Lutte contre la pollution en Bretagne : le compte n’y est pas.
“La moitié des excédents d’azote organique est résorbée” titre la presse après la récente réunion, sous la présidence de Bernadette Malgorn, préfète de région, du “Comité de suivi du plan d’action de la charte de développement de l’agriculture et pour la reconquête de la qualité de l’eau”. Un beau titre, certes, mais qu’en est-il de la réalité.
51% d’azote résorbé, nous dit-on, en précisant que, sur un objectif 43 900 tonnes d’azote organique à résorber en Bretagne, on en est arrivé à en éliminer, du moins sur le papier, 22 685 tonnes. D’autre part, nous dit-on, l’utilisation d’azote minéral a baissé de 15 000 tonnes pour un objectif prévu de 30 000 tonnes. L’ensemble ferait donc une résorption de l’ordre de 38 000 tonnes ( soit 168 000 tonnes de nitrates).
Or, que nous apprend l’excellent document publié par la Région Bretagne et la Direction Régionale de l’Environnement (DIREN) sous le titre “Chiffres clés de l’environnement en Bretagne” ? Que même si les objectifs étaient atteints nous serins loin du compte car, nous dit le rapport : “Le flux annuel d’azote sous forme de nitrates apporté par l’ensemble des rivières bretonnes dans nos eaux littorales est estimé à 110 000 tonnes (487 000 tonnes de nitrates – NO3), en année de pluviométrie moyenne” ( p28). Le rapport précise qu’en l’année 2000 ce flux était de 150 000 tonnes (664 000 tonnes de nitrates), soit près de 1,5 fois celui de la Seine dont le bassin versant est pourtant 2,5 fois supérieur à celui de la Bretagne.
Si on en croit ces chiffres donc, le jour où l’objectif de résorption de 74 000 tonnes de nitrates sera atteint, il en restera encore autant en excès qui viendront s’ajouter à la pollution déjà existante.
Mais qu’en est-il même de cette résorption partielle supposée. Le journal “Paysan breton” publie les statistiques agricoles pour 2003. On y lit, qu’après une année 2002 en hausse, la production porcine s’est stabilisée mais que dans le même temps les livraisons d’engrais azotés ont augmenté de 24%. Elles atteignaient 141 000 tonnes soit de l’ordre de 30 000 tonnes de plus qu’en 2002, soit plus des ¾ de la résorption annoncée..
Quant au paramètre nitrates dans l’eau de boisson.
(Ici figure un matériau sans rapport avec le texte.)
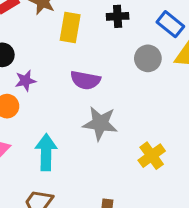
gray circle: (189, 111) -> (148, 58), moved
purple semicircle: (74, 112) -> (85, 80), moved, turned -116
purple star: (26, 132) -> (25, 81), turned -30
Son taux a baissé nous dit-on mais ces résultats sont à prendre avec des pincettes. D’abord parce que les captages les plus pollués ont été abandonnés et n’entrent plus dans la statistique. Ensuite parce que l’eau “dénitratée par traitement” prend une proportion de plus en plus grande, ensuite parce que l’extraordinaire sécheresse de 2003 est venue brouiller tous les paramètres et comme l’indique le rapport de la DIREN : ces variations sont ” très liées au contexte hydrologique de l’année” (p 39). Force est ce constater d’ailleurs que la baisse du taux de nitrates est la même sur les secteurs d’action renforcée du plan Bretagne Eau Pure et sur ceux qui ne bénéficient d’aucune mesure particulière.
Entendons nous bien. Il ne s’agit pas de dire que rien n’est fait. Vu les sommes investies, en particulier par les contribuables et les consommateurs d’eau, ce serait un comble ! Mais il faut refuser les discours anesthésiants. La directive cadre européenne nous impose de retrouver, pour 2015, un bon état écologique de l’eau de nos rivières. Cela veut dire, non seulement résorber la totalité des 100 000 à 150 000 tonnes de l’excédent de nitrates connu mais aller encore plus loin pour faire descendre cette pollution à des taux inférieurs aux 15 mg qui seront nécessaires pour endiguer la prolifération d’algues vertes, ou au minimum, dans un premier temps, inférieurs aux 25 mg du nombre guide européen.
Ce ne sont pas des discours que nous attendons de la part des représentants de l’état mais une action à la mesure des enjeux.